** Stored items **
- - -

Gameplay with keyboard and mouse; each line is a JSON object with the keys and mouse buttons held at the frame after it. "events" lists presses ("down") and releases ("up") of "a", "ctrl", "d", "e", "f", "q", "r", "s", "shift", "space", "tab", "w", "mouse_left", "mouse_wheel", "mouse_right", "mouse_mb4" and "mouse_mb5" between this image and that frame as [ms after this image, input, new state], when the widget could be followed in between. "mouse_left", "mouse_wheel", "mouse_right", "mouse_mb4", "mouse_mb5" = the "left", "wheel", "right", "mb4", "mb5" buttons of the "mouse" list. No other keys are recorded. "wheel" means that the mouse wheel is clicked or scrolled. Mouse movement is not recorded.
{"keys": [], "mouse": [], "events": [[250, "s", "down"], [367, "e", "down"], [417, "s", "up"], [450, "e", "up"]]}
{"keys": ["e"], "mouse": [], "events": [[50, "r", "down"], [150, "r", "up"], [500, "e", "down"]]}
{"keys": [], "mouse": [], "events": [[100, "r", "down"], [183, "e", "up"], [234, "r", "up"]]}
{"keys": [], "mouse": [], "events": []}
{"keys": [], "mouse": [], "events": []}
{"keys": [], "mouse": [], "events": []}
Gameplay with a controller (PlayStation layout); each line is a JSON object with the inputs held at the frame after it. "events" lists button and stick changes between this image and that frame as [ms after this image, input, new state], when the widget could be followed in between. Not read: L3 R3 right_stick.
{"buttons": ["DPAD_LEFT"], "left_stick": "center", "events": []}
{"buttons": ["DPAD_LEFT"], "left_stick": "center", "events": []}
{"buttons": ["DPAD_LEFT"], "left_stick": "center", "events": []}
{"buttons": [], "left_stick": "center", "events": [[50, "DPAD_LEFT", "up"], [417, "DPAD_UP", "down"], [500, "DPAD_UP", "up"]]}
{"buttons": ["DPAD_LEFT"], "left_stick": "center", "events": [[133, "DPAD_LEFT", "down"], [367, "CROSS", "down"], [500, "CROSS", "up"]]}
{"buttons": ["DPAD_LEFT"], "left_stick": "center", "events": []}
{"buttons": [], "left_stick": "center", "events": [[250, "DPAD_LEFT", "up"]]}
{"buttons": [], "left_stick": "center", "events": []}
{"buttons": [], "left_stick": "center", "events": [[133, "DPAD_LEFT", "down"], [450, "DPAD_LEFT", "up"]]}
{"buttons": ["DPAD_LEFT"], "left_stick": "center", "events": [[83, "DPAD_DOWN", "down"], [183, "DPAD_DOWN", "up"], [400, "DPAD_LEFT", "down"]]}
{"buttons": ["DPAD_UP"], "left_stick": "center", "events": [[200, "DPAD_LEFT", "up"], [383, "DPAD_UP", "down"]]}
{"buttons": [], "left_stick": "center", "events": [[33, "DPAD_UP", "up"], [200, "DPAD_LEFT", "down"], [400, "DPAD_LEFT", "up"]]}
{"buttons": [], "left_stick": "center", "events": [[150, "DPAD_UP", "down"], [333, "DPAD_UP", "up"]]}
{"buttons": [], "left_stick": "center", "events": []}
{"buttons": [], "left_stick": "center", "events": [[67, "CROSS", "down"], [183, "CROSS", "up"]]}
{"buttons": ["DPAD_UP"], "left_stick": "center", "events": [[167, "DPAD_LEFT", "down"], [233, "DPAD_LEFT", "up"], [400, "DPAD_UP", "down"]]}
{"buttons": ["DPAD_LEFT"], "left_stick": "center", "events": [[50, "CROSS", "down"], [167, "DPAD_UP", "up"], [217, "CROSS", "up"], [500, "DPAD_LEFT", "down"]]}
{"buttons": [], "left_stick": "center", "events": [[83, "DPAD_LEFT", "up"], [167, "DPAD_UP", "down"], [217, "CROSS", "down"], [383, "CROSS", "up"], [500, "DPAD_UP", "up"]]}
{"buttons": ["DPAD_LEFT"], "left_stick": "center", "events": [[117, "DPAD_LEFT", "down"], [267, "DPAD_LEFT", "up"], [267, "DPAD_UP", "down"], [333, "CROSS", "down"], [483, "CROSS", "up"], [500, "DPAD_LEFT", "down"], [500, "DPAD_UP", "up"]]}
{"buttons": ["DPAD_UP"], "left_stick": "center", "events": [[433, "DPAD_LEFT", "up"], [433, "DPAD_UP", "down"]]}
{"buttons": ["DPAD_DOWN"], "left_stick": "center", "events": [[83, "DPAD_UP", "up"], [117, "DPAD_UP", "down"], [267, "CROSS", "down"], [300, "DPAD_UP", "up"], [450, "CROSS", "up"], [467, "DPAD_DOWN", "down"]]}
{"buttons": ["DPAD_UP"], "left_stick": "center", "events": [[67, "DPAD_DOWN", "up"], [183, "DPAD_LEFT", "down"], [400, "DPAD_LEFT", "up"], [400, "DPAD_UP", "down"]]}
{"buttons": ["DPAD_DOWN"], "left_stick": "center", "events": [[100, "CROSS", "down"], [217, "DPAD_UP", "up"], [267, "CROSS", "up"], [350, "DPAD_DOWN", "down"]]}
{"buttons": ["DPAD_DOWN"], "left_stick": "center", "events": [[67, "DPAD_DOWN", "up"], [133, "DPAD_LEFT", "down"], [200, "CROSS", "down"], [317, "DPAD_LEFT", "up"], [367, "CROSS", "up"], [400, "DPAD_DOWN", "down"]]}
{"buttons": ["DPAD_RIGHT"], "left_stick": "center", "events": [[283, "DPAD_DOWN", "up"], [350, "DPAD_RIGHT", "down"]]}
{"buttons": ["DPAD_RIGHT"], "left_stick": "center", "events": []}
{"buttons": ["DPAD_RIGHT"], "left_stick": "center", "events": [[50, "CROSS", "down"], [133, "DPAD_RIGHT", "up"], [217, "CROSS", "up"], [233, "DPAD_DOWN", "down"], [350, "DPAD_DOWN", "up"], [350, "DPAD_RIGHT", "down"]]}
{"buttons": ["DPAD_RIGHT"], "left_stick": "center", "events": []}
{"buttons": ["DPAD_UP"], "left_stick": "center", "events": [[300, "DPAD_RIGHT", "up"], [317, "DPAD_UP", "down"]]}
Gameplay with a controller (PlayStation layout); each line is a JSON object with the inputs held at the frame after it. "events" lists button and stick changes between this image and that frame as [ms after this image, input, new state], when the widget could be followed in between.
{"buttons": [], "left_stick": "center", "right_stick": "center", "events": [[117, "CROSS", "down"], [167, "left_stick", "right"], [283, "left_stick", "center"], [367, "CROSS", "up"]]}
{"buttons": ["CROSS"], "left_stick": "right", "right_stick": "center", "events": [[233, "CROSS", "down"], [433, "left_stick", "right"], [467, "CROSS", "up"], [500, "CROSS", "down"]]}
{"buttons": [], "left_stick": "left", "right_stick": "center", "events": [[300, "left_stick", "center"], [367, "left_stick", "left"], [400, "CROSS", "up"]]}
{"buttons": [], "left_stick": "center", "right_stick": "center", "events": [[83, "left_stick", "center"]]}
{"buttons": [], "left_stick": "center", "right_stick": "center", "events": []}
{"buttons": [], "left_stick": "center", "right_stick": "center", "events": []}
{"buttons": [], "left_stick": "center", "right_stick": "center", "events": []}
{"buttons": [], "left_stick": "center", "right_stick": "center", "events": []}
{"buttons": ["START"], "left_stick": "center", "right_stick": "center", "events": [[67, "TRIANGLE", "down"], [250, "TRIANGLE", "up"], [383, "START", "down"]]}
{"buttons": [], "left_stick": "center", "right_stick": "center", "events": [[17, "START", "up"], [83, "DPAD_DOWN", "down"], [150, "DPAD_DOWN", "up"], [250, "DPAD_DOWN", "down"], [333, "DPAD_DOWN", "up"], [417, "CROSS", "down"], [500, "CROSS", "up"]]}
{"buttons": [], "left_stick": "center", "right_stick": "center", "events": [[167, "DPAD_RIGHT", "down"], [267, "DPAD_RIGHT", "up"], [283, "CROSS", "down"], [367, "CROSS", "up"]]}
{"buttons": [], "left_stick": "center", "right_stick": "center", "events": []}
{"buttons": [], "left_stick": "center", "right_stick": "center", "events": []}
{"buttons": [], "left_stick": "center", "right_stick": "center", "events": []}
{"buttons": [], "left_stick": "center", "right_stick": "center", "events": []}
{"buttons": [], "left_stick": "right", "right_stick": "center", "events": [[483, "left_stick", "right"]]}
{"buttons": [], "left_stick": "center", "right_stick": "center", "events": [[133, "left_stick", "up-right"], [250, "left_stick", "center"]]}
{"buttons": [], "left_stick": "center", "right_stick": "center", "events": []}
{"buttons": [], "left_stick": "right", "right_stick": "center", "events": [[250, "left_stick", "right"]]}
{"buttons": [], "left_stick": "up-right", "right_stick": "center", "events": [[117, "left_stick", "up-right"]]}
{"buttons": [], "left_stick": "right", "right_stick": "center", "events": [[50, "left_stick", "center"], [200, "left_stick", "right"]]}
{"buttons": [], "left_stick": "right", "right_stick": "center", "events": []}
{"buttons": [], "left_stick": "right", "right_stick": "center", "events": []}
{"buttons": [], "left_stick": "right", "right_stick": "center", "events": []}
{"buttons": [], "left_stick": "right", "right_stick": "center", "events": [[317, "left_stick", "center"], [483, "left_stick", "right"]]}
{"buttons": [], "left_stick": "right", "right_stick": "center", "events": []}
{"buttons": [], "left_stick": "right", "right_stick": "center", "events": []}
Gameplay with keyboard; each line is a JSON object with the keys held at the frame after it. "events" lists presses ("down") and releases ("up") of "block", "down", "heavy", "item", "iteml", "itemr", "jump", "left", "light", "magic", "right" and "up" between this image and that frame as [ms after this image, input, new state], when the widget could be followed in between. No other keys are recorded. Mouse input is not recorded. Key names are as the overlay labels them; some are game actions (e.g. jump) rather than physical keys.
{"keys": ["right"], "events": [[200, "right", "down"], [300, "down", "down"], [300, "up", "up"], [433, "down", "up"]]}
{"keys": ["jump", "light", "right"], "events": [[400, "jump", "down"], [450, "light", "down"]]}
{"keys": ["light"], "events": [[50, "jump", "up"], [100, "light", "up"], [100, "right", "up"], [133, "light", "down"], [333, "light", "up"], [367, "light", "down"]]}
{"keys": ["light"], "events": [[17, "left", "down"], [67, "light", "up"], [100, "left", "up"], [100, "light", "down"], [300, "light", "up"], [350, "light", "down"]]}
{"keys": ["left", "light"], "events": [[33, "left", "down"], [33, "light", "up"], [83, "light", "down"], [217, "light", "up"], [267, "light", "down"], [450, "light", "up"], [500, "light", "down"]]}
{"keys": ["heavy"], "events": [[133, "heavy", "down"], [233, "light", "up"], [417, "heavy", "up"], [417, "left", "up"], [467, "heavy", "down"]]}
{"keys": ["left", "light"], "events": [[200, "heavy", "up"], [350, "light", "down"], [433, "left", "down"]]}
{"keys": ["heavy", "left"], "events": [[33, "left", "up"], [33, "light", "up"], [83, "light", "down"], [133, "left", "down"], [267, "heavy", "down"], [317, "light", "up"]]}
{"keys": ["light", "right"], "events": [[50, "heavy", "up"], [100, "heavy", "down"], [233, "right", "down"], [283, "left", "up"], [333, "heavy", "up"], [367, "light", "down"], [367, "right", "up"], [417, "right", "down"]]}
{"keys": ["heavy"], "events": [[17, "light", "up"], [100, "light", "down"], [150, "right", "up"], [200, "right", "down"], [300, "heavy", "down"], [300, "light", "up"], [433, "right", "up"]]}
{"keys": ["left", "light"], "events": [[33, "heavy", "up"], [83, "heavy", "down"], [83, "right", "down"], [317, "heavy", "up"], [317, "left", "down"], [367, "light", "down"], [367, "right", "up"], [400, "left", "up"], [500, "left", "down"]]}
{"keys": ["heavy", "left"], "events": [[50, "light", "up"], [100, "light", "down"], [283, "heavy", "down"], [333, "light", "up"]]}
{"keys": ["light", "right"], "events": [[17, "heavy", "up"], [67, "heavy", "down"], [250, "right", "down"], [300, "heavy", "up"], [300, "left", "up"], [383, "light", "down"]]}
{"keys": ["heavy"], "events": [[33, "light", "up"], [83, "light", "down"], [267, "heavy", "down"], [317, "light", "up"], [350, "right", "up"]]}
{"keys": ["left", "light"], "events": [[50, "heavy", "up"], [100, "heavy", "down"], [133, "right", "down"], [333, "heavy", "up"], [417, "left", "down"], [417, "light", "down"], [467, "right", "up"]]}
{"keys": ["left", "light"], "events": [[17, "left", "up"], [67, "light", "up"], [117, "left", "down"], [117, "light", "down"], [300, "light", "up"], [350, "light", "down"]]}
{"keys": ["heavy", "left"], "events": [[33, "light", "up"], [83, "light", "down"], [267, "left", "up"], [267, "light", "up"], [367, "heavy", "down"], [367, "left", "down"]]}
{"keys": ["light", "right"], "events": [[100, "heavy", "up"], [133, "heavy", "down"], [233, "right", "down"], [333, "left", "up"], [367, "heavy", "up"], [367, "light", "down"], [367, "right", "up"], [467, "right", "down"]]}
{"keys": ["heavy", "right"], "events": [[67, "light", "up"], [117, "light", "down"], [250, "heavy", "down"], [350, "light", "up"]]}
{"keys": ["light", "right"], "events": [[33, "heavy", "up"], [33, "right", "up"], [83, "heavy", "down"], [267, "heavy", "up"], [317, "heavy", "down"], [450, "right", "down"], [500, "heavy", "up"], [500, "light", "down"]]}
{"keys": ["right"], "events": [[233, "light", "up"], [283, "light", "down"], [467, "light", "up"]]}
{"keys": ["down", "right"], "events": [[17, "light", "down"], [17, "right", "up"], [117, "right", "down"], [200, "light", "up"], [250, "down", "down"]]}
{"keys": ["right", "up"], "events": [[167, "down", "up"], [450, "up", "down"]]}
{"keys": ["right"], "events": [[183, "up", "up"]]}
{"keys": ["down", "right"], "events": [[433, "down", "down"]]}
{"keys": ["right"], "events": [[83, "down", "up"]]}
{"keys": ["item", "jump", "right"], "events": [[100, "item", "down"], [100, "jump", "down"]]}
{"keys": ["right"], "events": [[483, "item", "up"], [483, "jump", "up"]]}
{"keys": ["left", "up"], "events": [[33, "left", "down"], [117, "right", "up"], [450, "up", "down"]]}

- - -

Above are the records; report each line in them that includes the word "inputs".

** Output **
Gameplay with a controller (PlayStation layout); each line is a JSON object with the inputs held at the frame after it. "events" lists button and stick changes between this image and that frame as [ms after this image, input, new state], when the widget could be followed in between. Not read: L3 R3 right_stick.
Gameplay with a controller (PlayStation layout); each line is a JSON object with the inputs held at the frame after it. "events" lists button and stick changes between this image and that frame as [ms after this image, input, new state], when the widget could be followed in between.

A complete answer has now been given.